Entropy Decay in the Swendsen-Wang Dynamics on Z(d)

We study the mixing time of the Swendsen-Wang dynamics for the ferromagnetic Ising and Potts models on the integer lattice Z(d). This dynamics is a widely used Markov chain that has largely resisted sharp analysis because it is non-local, i.e., it changes the entire configuration in one step. We prove that, whenever strong spatial mixing (SSM) holds, the mixing time on any n-vertex cube in Z(d) is O(log n), and we prove this is tight by establishing a matching lower bound. The previous best known bound was O(n).
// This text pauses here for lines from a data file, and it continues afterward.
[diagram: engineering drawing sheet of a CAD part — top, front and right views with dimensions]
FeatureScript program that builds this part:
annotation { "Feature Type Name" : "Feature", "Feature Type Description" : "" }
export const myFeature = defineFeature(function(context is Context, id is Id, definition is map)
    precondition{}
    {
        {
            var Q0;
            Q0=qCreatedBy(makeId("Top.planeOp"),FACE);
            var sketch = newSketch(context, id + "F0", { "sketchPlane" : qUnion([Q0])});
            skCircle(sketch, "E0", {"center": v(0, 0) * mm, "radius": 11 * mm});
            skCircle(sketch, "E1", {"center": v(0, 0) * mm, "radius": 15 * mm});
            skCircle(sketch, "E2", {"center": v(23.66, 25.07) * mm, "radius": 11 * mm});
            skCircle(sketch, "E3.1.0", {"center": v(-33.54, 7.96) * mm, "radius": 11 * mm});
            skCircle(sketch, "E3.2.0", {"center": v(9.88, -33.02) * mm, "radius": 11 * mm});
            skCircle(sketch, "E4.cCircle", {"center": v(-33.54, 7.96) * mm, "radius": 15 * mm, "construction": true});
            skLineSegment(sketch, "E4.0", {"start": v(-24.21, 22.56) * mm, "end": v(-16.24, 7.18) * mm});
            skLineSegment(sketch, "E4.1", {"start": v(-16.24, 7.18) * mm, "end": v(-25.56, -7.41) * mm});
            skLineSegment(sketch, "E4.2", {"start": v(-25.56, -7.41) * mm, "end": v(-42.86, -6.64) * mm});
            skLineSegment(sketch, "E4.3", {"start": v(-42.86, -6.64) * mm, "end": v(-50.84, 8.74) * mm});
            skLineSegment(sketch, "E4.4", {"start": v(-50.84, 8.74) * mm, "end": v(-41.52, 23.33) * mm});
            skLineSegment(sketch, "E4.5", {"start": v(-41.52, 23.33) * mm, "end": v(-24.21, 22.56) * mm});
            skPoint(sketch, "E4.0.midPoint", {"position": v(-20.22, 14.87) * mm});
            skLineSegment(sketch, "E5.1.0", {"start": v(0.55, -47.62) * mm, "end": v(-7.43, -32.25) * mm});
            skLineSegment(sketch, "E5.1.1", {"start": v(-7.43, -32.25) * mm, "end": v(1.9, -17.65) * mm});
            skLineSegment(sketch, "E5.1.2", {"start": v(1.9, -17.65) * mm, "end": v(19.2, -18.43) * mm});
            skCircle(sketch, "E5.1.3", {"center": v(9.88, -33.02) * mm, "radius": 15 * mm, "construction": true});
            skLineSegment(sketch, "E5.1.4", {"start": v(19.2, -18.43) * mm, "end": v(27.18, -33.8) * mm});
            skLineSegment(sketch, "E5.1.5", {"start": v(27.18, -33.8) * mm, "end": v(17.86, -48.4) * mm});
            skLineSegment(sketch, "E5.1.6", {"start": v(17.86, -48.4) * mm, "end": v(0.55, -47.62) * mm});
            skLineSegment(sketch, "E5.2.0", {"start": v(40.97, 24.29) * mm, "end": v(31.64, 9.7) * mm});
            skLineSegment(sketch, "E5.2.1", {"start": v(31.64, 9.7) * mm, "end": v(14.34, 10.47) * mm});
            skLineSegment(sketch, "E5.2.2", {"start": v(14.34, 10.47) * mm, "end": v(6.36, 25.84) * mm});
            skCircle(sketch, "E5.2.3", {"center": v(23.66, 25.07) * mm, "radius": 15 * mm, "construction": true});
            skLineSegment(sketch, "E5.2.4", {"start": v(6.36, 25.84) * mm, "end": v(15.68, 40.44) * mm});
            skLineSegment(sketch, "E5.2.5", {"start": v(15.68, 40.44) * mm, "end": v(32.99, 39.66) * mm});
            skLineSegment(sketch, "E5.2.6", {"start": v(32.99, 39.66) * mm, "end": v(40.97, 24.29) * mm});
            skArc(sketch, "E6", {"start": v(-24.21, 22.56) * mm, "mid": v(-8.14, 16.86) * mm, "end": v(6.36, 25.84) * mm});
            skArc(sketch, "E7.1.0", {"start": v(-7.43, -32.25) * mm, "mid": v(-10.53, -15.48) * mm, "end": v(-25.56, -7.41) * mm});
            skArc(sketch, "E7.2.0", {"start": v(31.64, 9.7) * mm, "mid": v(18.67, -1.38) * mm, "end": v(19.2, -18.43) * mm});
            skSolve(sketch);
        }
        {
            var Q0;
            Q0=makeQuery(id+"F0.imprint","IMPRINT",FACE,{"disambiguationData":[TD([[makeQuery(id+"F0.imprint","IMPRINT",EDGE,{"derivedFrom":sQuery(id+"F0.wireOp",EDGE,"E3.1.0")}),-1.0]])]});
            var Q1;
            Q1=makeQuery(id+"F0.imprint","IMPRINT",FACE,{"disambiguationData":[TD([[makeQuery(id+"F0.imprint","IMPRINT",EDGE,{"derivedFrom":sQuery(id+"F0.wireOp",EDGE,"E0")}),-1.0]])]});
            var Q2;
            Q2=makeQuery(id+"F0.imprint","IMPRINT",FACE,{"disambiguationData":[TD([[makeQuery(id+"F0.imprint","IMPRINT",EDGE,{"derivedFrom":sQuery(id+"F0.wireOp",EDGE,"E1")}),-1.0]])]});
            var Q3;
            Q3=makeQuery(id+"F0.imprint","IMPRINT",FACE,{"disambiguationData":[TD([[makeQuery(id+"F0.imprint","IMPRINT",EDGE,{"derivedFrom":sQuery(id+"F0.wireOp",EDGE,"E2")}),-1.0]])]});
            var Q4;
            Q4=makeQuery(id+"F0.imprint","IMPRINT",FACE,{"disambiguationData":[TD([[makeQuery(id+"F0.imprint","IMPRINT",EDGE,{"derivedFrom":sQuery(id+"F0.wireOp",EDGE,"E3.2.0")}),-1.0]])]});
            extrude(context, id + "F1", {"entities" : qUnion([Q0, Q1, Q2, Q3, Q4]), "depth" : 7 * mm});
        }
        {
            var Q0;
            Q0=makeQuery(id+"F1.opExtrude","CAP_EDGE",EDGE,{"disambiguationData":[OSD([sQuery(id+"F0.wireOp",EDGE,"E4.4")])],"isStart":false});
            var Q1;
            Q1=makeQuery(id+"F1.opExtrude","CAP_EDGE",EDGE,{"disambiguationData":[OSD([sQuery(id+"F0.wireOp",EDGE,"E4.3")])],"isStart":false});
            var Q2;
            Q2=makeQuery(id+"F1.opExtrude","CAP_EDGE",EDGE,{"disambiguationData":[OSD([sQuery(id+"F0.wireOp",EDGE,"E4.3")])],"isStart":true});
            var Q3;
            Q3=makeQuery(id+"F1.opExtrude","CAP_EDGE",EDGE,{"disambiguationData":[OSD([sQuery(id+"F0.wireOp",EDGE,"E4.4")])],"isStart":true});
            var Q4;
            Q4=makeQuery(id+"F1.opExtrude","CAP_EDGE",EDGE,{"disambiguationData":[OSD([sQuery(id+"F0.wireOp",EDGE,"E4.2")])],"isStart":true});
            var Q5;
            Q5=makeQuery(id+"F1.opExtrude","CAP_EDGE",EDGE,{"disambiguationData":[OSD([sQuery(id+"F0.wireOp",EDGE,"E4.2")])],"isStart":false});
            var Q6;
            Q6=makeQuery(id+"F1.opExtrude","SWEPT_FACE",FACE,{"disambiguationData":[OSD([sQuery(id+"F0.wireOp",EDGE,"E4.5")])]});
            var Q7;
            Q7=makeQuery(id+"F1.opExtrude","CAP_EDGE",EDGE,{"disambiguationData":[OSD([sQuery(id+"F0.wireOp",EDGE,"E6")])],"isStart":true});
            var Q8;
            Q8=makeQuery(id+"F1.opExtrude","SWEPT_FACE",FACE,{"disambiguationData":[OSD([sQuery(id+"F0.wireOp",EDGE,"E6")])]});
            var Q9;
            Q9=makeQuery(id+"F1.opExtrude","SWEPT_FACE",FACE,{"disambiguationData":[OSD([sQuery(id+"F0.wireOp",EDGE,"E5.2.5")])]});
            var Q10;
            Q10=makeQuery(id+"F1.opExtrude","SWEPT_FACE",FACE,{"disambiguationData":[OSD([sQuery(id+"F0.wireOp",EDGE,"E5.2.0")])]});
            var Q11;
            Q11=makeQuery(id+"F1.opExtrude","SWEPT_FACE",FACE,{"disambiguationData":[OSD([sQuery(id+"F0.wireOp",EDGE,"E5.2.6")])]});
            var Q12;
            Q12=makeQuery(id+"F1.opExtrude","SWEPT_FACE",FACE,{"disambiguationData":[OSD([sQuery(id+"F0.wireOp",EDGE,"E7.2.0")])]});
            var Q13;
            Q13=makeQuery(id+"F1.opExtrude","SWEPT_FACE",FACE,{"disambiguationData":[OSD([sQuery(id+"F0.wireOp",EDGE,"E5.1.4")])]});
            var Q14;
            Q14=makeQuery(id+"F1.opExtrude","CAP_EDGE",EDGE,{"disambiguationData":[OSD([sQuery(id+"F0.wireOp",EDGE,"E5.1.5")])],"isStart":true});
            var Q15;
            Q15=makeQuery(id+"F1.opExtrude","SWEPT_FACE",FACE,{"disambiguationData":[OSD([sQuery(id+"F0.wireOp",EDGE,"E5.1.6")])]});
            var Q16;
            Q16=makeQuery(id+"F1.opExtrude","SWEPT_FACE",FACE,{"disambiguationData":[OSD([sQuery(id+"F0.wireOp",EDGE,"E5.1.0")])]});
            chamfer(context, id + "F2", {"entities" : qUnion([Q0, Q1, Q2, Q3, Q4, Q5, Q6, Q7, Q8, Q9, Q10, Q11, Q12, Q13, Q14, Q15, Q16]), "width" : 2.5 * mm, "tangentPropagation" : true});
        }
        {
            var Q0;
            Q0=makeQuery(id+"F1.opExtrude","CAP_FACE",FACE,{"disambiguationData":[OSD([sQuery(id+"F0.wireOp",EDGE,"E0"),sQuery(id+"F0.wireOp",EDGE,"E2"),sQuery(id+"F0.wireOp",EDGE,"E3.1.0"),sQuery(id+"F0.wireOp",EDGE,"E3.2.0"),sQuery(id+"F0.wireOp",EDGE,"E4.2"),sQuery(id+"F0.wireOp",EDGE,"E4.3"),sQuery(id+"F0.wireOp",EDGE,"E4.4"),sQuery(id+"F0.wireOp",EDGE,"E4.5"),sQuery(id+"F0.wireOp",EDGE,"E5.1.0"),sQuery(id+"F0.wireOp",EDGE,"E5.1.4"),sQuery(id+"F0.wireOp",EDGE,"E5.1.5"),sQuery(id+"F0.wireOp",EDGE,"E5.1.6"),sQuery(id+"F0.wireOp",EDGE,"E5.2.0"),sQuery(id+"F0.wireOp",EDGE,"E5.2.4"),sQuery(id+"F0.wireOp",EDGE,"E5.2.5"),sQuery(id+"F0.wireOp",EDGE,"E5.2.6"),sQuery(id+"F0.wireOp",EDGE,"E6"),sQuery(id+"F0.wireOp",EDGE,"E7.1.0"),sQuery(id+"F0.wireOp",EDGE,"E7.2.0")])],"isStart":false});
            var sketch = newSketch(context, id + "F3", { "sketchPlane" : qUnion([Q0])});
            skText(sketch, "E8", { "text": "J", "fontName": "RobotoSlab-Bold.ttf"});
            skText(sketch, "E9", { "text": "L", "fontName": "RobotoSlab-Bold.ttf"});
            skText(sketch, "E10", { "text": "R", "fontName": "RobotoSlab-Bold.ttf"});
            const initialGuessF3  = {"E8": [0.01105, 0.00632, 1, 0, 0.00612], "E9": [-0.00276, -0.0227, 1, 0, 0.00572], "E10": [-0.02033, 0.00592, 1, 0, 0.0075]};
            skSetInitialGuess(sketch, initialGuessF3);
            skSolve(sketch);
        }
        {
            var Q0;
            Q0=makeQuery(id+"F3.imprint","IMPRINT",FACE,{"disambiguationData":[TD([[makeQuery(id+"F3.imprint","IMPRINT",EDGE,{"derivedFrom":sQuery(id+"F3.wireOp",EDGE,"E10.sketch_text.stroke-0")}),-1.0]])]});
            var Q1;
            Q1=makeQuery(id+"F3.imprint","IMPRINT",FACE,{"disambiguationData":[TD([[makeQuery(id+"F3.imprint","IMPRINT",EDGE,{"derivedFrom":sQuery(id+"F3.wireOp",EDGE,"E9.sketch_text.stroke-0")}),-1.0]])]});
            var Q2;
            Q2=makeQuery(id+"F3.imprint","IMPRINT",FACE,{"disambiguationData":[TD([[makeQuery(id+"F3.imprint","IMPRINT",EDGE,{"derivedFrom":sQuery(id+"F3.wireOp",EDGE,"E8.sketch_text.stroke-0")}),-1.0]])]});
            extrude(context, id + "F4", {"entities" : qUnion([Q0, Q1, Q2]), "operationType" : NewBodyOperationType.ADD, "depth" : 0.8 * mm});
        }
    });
SSM is a standard condition corresponding to exponential decay of correlations with distance between spins on the lattice and is known to hold in d = 2 dimensions throughout the high-temperature (single phase) region. Our result follows from a modified log-Sobolev inequality, which expresses the fact that the dynamics contracts relative entropy at a constant rate at each step. The proof of this fact utilizes a new factorization of the entropy in the joint probability space over spins and edges that underlies the Swendsen-Wang dynamics, which extends to general bipartite graphs of bounded degree. This factorization leads to several additional results, including mixing time bounds for a number of natural local and non-local Markov chains on the joint space, as well as for the standard random-cluster dynamics.